Хадир отвернулся от окаменевшего уна и закричал, так что жилы вздувшиеся на его шее, казалось вот-вот лопнут. – Тысячник Орудж!
– Я здесь, вождь.
– Где меч моего деда Хачароя, который возвратила мне Тха богиня южного ветра?
– Вот он, – тысячник встал на одно колено и, вытянув вперед руки, подал меч.
Хадир принял меч и, вынув его из ножен, поднял его над головой. – Старики, помните этот меч?
Несколько голосов вразнобой ответили, что, да, помнят.
– Ни разу, до сегодняшнего дня я его не брал в руки. Но теперь пробил час! Ножны потускнели от старости, но клинок все так же остёр.

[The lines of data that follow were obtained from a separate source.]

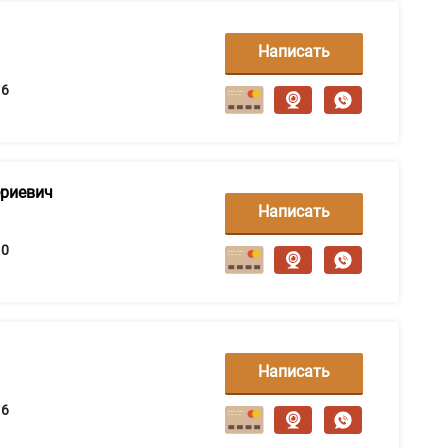
Написать
сообщение
6
ериевич
Написать
сообщение
0
Написать
сообщение
6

Он хотел еще сказать чего-то, но тут речь его оказалась прервана. Виной тому был конунг Корушка, которому надоело топтаться в отдалении от эпицентра событий, среди буджских пастухов. Смрад от их немытых тел не могло перебить даже крепкое вино, которым конунг то и дело подкреплялся. Увидев меч в руках Хадира, Корушка решил, что настал удобный момент, что бы принять участие в разговоре, и приказал охране расчистить путь ему и его свите.
– Дорогу благородному конунгу! – закованные в сталь готфские щитоносцы врезались в толпу простонародья, работая рукоятками мечей и тупыми концами копей. Толпа с угрюмым ворчанием раздавалась в стороны.

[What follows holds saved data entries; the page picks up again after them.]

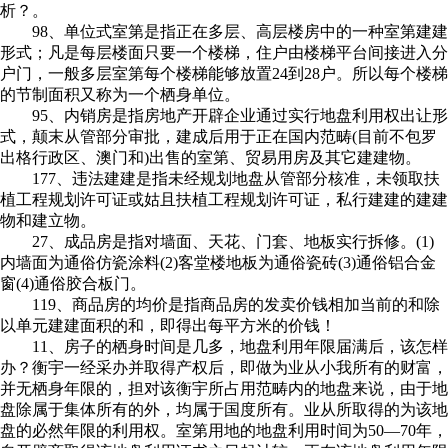
析？。
98、单位式室第是指正在多层、高层楼房中的一种室第建建
形式；凡是每层楼面只要一个楼梯，住户由楼梯平台间接进入分
户门，一般多层室第每个楼梯能够放置24到28户。所以每个楼梯
的节制面积又称为一个栖身单位。
95、内销房是指房地产开辟企业通过实行地盘利用权出让形
式，颠末从管部分审批，建成后用于正在国内范畴(目前不包罗
出格行政区、澳门和)出售的室第、贸易用房及其它建建物。
177、违法建建是指未经规划地盘从管部分核准，未领取扶
植工程规划许可证或姑且扶植工程规划许可证，私行建建的建建
物和建立物。
27、成品房是指对墙面、天花、门套、地板实行拆修。(1)
内墙面为通俗仿瓷涂料(2)客堂楼地板为通俗瓷砖(3)通俗铝合金
窗(4)通俗胶合板门。
119、商品房的均价是指商品房的发卖价钱相加当前的和除
以单元建建面积的和，即得出每平方米的价钱！
11、房子的栖身时间是几多，地盘利用年限届满后，该怎样
办？衡宇一经采办并取得产权后，即做为业从小我所有的财富，
并无栖身年限的，担对该衡宇所占用范畴内的地盘来说，由于地
盘除属于集体所有的外，均属于国度所有。业从所取得的为该地
盘的必然年限的利用权。室第用地的地盘利用时间为50—70年，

Хадир, совершенно забывший о своём готфском госте, вдруг увидел перед собой его хмельное лицо, расплывшееся в радостной улыбке. За спиной Корушки горланили разряженные в пух и прах готфы из его свиты, пока воины, выстроив стену из щитов, оттесняли недовольных буджей.

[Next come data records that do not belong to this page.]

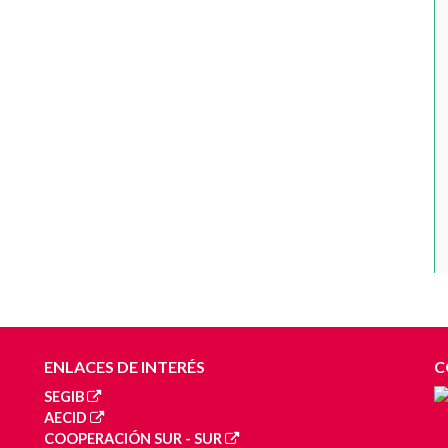
ENLACES DE INTERÉS
C
SEGIB
AECID
COOPERACIÓN SUR - SUR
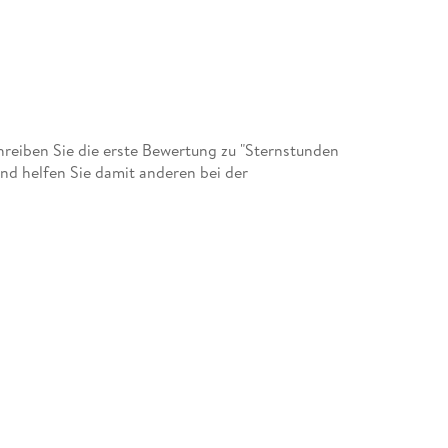
eiben Sie die erste Bewertung zu "Sternstunden
nd helfen Sie damit anderen bei der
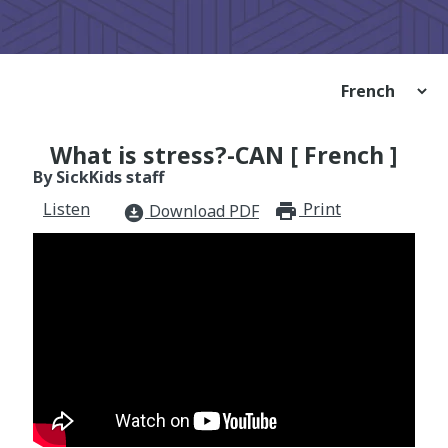
What is stress?-CAN [ French ]
By SickKids staff
Listen
Print
print_for
Download PDF
download_for_offline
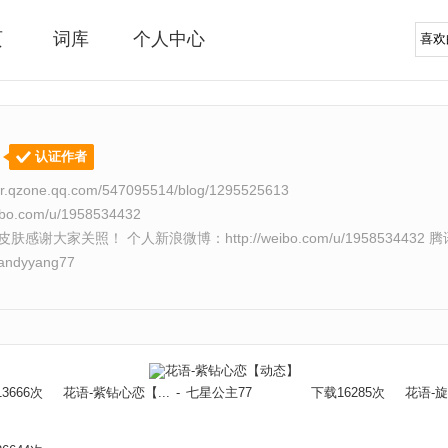
页
词库
个人中心
7
认证作者
ser.qzone.qq.com/547095514/blog/1295525613
eibo.com/u/1958534432
感谢大家关照！ 个人新浪微博：http://weibo.com/u/1958534432
/yandyyang77
3666次
花语-紫钻心恋【...
-
七星公主77
下载16285次
花语-旋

– Высокородный брат мой, Хадир, – закричал Корушка. – Воистину, довелось мне тут услышать отличную новость. Унское ярмо свалилось с наших загривков. Хвала Господу! – он поднес к губам крест, висевший на шее, и поцеловал его. – А что касается меча бедолаги Хачароя то, если ты сомневаешься в остроте клинка, прикажи привести барана и проверь клинок на его шее.
Довольный своей шуткой, конунг захохотал.
Несколько готфов, те, что были помоложе, подхватили смех, другие же, напротив, сразу протрезвев, с кривыми улыбками стали тесней, словно готовясь отразить нападение.
Хадир слегка наклонился вперёд. – Ты подал хороший совет, друг мой. Но нам нет нужды приводить барана, потому что он пришёл сюда своими ногами. Толстый, рыжий, глупый баран.
– Рыжий баран? – до Корушки медленно доходил смысл сказанного, но ладонь его, тем не менее, успела лечь на рукоять секиры, прежде чем Хадир снёс ему голову. Окутанная космами рыжих волос, она подлетела высоко вверх, кровь фонтаном ударила из перерубленной шеи, забрызгав тех, кто стоял рядом.
Жанты оглушительно свистнул, притянул к себе готфского щитоносца за ворот, словно хотел обнять его, и ударил ножом в живот. Готф охнул и сел на землю.
– Бей! – заревел Дунда, ударом кулака сбивая с ног другого готфа, который тут же исчез под ногами разъяренной толпы. Мало кто из людей конунга успел обнажить оружие, почти все они умерли, не успев понять, что происходит. Только двое воинов, успев встать спиной к спине, дорого продали свою жизнь, и убили многих, пока кто-то не догадался застрелить их из лука.
Но как бы то ни было, дело было кончено. От пышной свиты готфского конунга осталась груда окровавленных тел в пёстрых лохмотьях.
Хадир обтёр лезвие меча о конскую гриву и убрал его в ножны. – Люди народа Будж! Богиня южного ветра указала нам путь, по которому мы сделали сегодня первый шаг. На север! Возьмём у готфов то, что должно принадлежать нам. Согласны ли вы со мной? Пойдёте ли вы за мной?